**EXCERPT**
- - - -
When we came home, they'd thought a little bit more, and what they told us then was we were going to be – we could not see each other or speak to each other for six months – even in church.  You weren't allowed to say hello to each other.  And, at that time, I mean, he is like my lifeline.  And I was very angry from that point on that – and now I realize that probably wasn't even enough for what I put them through, but it was too much at the time for me to handle, because I think I was just an emotional wreck.

Rob: There was one more incident, though.  We did come back, and they did let us go to church together on a Sunday night and instead of going to church that night we went bowling and didn't tell them we were going bowling, and I think what that showed them was that we were no more trustworthy when we came back than we were in the beginning, and that's when they told us we couldn't see each other.

Laurie: I don't even remember that. 

Rob: Yeah, but we were supposed to go to church that night together and instead we just took off, went bowling, and came back, and then they had asked some friends or something, but they knew we weren't there, and then the four parents got together and said, "We can't trust these two.  We need to keep them apart."

Dennis: Both sets of parents got together and said you couldn't see each other.

Rob: Mm-hm.

Dennis: Did they really achieve that objective?  I've got a question of whether that could be done given the starchiness of you two.  I mean …

Rob: I used to – Laurie lived, at the time – I think she lived 13 miles away in the next town over, and I would ride my bike over to see her.  We would sneak visits through friends.  I would tell my best friend who would tell her best friend when I'm going to be there, when to be outside taking the trash out, and I'd be in the bushes.  I would just give her a letter, you know, a love letter or something and give her a big hug and a big kiss, and that would be for about a week, but they couldn't keep us apart. 

And there is one thing that Laurie and I, as parents of four boys, we are committed to this is that if one of our sons wants to see somebody, it's going to be awful hard just to sit there and say "No, you cannot."  Because we know what it's like when we were told no.  We were told "No, you can't see each other," and even looking back now was probably for good reasons, but when you're 17, 18, and you really feel like you're in love, and your hormones are raging, and your parents say "No," that's just the topper.  That just means yes.

Bob: It probably had kind of a Romeo and Juliet effect.  Now you felt like everybody is against us, and it even pushed you closer together, didn't it?

Laurie: I think so.

Rob: What you just said reminded us, flying back from Colorado on the plane after we got caught, and we came back, one of the songs that was on the headphones was …

Laurie: Helen Reddy.

Rob: Helen Reddy – "You and Me Against the World."

[Helen Reddy sings "You and Me Against the World."

Rob: And that became our theme song.  We came back, and that was our theme song to meet our parents.  So this is the frame of mind we are in when we got back – it's you and I against the world, and everything that was said or done just made that more true.

Dennis: You went off to college at that point?

Laurie: Well, Rob went off to college first, and so my senior year was kind of part of the year where we couldn't see each other, and even when we finally could see each other, he was only allowed to come over for five minutes, and then he had to leave, and that's kind of how we started to see each other again.  But the next year I did go off to college.  I can't exactly remember how, but I ended up going to this girl's school in Missouri.  We lived in New Jersey, and he was in Pennsylvania.
- - - -
**SUPPLIED DATA**
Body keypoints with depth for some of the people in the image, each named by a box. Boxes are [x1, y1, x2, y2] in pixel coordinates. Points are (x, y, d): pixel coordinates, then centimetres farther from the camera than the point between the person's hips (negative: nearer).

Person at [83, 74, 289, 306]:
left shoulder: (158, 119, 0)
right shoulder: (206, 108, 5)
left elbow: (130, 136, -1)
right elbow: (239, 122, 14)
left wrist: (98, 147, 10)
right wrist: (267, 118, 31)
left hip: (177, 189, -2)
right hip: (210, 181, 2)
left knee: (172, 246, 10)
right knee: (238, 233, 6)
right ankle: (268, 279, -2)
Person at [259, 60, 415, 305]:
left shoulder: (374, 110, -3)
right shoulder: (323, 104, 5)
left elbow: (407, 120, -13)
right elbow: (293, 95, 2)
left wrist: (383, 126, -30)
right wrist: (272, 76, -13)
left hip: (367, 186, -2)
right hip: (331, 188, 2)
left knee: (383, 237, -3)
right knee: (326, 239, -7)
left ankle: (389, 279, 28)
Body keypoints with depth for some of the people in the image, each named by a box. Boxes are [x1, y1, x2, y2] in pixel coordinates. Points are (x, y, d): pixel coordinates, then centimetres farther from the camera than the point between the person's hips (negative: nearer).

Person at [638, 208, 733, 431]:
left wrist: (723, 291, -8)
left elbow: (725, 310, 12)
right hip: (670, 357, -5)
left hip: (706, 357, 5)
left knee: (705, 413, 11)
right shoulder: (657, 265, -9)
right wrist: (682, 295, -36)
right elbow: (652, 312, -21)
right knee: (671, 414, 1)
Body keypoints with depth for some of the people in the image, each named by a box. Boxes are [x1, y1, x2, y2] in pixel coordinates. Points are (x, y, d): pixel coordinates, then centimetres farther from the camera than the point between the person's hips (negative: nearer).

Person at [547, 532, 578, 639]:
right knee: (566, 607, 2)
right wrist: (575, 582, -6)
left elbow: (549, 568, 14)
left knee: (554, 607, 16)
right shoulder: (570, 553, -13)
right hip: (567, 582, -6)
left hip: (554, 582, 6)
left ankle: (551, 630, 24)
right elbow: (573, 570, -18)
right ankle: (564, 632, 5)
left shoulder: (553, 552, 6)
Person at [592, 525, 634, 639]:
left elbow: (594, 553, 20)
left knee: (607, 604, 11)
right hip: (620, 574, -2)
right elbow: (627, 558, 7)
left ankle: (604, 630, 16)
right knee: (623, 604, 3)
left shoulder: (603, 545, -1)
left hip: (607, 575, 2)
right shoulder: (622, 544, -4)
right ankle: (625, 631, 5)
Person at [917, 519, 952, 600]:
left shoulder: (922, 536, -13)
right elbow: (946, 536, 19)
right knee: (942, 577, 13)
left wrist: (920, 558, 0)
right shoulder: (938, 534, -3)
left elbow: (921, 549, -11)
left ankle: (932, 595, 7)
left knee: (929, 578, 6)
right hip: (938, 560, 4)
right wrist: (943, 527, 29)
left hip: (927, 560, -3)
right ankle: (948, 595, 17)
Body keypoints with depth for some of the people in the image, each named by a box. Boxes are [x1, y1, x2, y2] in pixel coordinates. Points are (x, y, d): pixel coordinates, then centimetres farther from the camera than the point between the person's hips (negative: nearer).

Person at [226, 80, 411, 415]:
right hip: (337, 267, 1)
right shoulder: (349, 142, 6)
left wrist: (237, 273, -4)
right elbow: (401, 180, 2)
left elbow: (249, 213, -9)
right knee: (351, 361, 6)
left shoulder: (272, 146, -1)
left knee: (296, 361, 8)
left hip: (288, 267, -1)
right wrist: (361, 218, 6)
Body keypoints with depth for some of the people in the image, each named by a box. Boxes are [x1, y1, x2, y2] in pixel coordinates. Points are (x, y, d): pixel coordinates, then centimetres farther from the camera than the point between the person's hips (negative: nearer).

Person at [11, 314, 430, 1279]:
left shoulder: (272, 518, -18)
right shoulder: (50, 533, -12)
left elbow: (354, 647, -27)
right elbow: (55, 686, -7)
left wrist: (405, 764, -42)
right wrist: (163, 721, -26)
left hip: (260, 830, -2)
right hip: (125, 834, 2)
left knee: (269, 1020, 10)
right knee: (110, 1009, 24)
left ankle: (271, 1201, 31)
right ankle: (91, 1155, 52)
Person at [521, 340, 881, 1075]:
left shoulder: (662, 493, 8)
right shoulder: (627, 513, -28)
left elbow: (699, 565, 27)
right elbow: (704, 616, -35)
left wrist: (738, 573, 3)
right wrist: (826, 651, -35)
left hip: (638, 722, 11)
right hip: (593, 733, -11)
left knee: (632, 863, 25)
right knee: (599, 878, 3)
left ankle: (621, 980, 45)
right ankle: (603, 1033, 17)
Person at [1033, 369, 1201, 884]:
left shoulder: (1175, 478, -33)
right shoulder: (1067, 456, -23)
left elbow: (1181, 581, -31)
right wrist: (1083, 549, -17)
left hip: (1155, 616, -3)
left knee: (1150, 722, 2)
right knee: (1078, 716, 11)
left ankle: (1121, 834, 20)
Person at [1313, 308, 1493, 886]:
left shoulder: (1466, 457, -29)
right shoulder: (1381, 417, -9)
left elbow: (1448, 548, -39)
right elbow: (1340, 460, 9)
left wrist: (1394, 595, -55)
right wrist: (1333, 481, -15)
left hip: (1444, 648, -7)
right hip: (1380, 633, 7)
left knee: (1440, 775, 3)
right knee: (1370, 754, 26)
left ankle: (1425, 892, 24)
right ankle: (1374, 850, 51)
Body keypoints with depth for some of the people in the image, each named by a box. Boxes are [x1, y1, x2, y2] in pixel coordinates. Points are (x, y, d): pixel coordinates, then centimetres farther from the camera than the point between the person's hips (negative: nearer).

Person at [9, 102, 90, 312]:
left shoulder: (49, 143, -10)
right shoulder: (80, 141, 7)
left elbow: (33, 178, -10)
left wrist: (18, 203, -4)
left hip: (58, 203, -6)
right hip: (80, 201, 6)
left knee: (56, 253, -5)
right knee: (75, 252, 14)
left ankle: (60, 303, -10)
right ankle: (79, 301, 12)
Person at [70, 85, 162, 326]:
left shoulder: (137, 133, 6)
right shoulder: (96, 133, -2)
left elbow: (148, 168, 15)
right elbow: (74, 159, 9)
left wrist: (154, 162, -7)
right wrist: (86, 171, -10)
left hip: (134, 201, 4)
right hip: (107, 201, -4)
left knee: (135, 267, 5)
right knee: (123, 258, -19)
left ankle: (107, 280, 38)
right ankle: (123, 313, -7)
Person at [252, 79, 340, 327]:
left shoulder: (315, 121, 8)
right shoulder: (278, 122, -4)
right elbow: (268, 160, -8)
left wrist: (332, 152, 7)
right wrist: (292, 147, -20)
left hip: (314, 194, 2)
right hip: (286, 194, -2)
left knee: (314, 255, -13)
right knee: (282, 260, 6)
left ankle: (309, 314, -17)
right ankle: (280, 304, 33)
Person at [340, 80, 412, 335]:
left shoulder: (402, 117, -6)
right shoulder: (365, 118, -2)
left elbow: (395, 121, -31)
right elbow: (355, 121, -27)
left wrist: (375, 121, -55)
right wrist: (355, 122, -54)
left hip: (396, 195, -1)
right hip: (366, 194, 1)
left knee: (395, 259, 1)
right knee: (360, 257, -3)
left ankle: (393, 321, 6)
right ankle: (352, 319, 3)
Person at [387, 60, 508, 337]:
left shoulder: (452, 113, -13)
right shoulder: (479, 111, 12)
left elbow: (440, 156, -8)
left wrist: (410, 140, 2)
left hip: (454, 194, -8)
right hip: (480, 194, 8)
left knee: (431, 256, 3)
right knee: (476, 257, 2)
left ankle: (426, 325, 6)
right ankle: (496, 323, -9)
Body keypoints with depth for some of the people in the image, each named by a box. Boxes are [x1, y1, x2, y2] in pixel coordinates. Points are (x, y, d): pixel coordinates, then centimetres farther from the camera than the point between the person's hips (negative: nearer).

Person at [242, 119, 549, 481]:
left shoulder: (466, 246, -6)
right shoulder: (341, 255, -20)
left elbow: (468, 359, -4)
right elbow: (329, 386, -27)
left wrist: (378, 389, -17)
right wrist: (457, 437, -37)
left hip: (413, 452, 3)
- - - -
**WORK TASK 1**
In the interview transcript, which song became Rob and Laurie's theme song?
**WORK TASK 2**
Translate this sentence from the interview transcript into French: "We would sneak visits through friends."
**WORK TASK 3**
Continue the interview transcript from its final line, in which Laurie describes going to school in Missouri.

**FINAL ANSWER 1**
Helen Reddy's "You and Me Against the World" became their theme song.

**FINAL ANSWER 2**
Nous organisions des visites en cachette par l'intermédiaire d'amis.

**FINAL ANSWER 3**
And I had never been there.  I remember my parents dropping me off there.  In the book – I didn't realize that what I thought were roads were sidewalks, I mean, it's really small, and I was so depressed there.  I was suicidal, and my roommates basically kicked me out.  I mean, they couldn't deal with me anymore.  And that's when I started to visit a guy that I had known in high school, and Rob and I had broken up, and I started to see him, and at one point my mother called me on the phone, and I told her we were talking about getting married, and she said, "Laurie, do not do that."  And that's all she had to say, and it was very shortly after that we got married.

And it was, you know, the next big mistake of my life, because it was – the day I got married, I remember we got married outside with flowers in my hair.  I really guess I was a late hippie, because I really wasn't in the earlier years where they were hippies, but I remember thinking that day – "I don't really love him like I thought I loved Rob, but if it doesn't work, I'll just get a divorce," because it sounded so simple.

But it wasn't until later I found out that divorce is – it hurts so many people.  It's not just you, it's your children, it's the grandparents.  Three years, I think, we were really together, but it took, like, four.  So before I actually got divorced, because it took 18 months of separation before you could be divorced.

Dennis: So you got married while you were in college, lived with him for three years.

Laurie: Mm-hm.

Dennis: Had a son, and then one day you just up and left this guy?

Laurie: Yeah.

Dennis: Tell us about that.

Laurie: I was making a trip from Missouri, and I was going to go home for Thanksgiving to New Jersey, and I just packed never to return.  And Calen [sp] was like 18 months old, and I know – I mean, I'm saying that – that's terrible now that I can hear it, and I know exactly what I did.

Bob: Rob, when you got the word that your old girlfriend was getting married in Columbia, she said you were broken up.  Did that impact you at all?

Rob: There were two times in my life that I sincerely wept, and that I just bawled like a baby, and that is the day I found out she got married, and the day that she – I found out she had a baby.  As silly as it may sound, when I found out that she had a baby, I guess  I confirmed my worst fears that, yes, they were having sex, and that was quite heart rending.  But those are the two times that it just tore me up.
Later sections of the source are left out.